## WHAT YOU WILL DO
Copy the listing lines from the one containing "Finding A Good" through the one containing "told you need a tooth removed.", swapping "Local" for "Nearby" and changing nothing else. Leave out the pictures.

(Text data extracted from the page)
_ _ _ _
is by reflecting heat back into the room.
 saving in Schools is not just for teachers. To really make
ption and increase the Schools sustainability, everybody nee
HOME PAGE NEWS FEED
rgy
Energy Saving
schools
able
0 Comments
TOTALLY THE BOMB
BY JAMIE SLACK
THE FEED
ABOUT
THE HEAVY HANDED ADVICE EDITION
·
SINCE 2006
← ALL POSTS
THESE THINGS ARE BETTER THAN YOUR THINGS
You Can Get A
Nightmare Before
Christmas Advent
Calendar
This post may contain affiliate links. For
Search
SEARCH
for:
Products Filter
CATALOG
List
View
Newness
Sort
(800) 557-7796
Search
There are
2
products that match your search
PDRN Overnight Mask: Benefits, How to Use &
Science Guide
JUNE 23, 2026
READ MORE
_ _ _ _
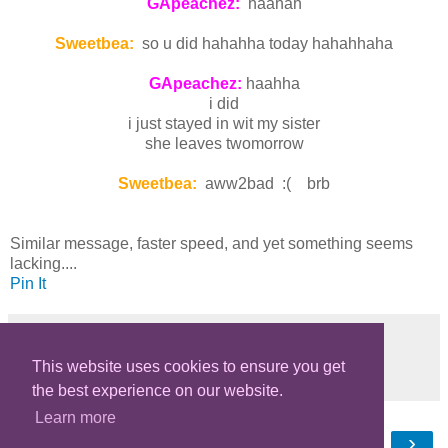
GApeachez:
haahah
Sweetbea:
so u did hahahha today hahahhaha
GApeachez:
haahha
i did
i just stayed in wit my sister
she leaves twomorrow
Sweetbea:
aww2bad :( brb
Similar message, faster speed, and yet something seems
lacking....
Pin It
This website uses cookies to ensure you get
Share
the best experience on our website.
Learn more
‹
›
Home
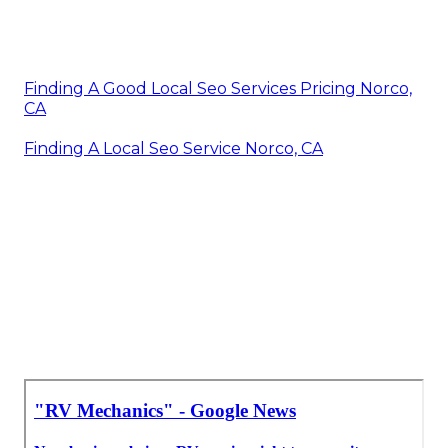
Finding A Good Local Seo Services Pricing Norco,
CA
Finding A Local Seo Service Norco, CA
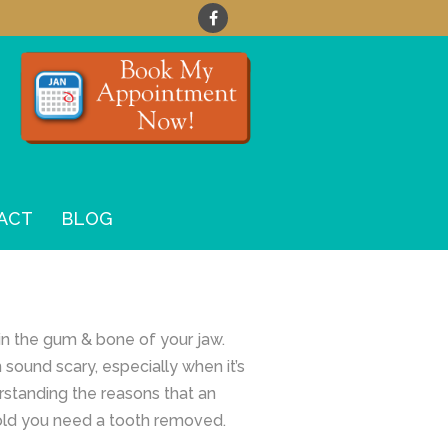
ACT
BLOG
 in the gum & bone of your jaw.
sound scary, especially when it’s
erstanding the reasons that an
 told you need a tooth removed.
_ _ _ _
## TASK RESULT
Finding A Good Nearby Seo Services Pricing Norco,
CA
Finding A Nearby Seo Service Norco, CA
ACT
BLOG
 in the gum & bone of your jaw.
sound scary, especially when it’s
erstanding the reasons that an
 told you need a tooth removed.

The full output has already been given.